Given data Block Start
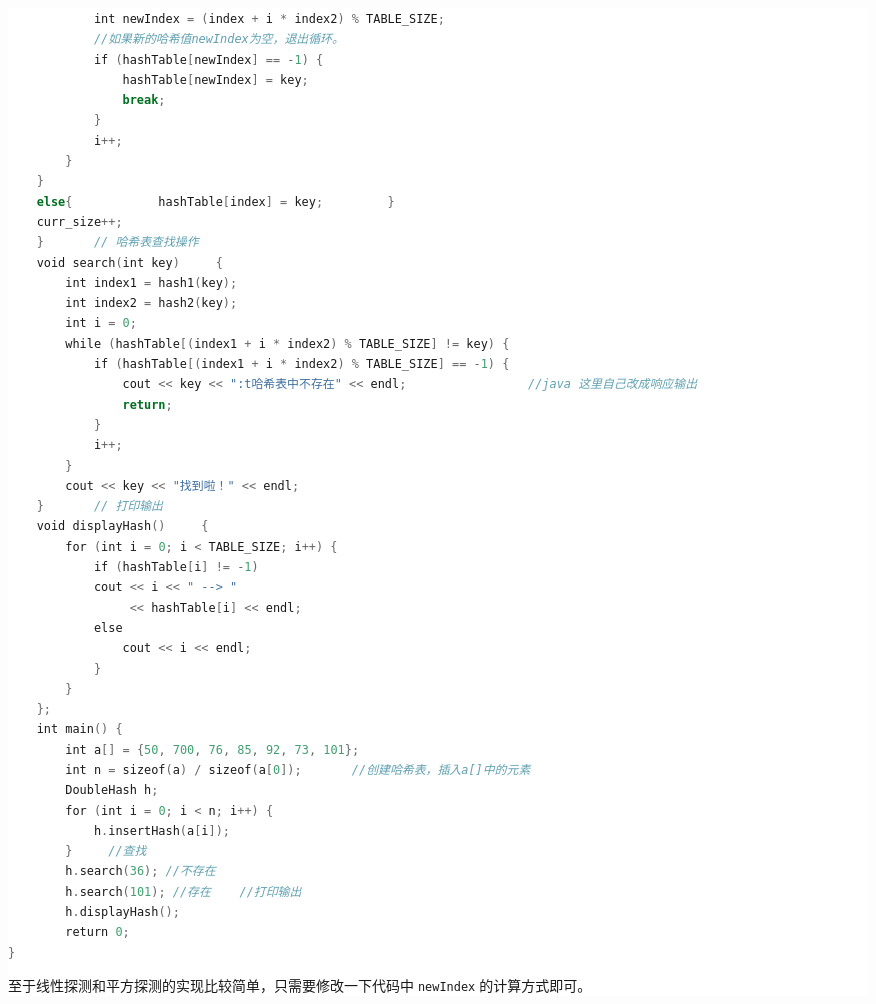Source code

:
 ```CPP
            int newIndex = (index + i * index2) % TABLE_SIZE;           
            //如果新的哈希值newIndex为空，退出循环。                
            if (hashTable[newIndex] == -1) {                     
                hashTable[newIndex] = key;                     
                break;             
            }                 
            i++;             
        }         
    }         
    else{            hashTable[index] = key;         }        
    curr_size++;     
    }       // 哈希表查找操作    
    void search(int key)     {         
        int index1 = hash1(key);         
        int index2 = hash2(key);         
        int i = 0;         
        while (hashTable[(index1 + i * index2) % TABLE_SIZE] != key) {             
            if (hashTable[(index1 + i * index2) % TABLE_SIZE] == -1) {                 
                cout << key << ":t哈希表中不存在" << endl;                 //java 这里自己改成响应输出                
                return;             
            }             
            i++;         
        }         
        cout << key << "找到啦！" << endl;     
    }       // 打印输出    
    void displayHash()     {         
        for (int i = 0; i < TABLE_SIZE; i++) {             
            if (hashTable[i] != -1)                 
            cout << i << " --> "                     
                 << hashTable[i] << endl;             
            else                
                cout << i << endl;         
            }     
        } 
    }; 
    int main() {     
        int a[] = {50, 700, 76, 85, 92, 73, 101};     
        int n = sizeof(a) / sizeof(a[0]);       //创建哈希表，插入a[]中的元素    
        DoubleHash h;     
        for (int i = 0; i < n; i++) {        
            h.insertHash(a[i]);     
        }     //查找    
        h.search(36); //不存在    
        h.search(101); //存在    //打印输出   
        h.displayHash();     
        return 0; 
}
```

至于线性探测和平方探测的实现比较简单，只需要修改一下代码中 `newIndex` 的计算方式即可。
Given data Block End
What is expected: Scan the data above, find each line with "search", and copy it.

Completed task:
    void search(int key)     {         
        h.search(36); //不存在    
        h.search(101); //存在    //打印输出   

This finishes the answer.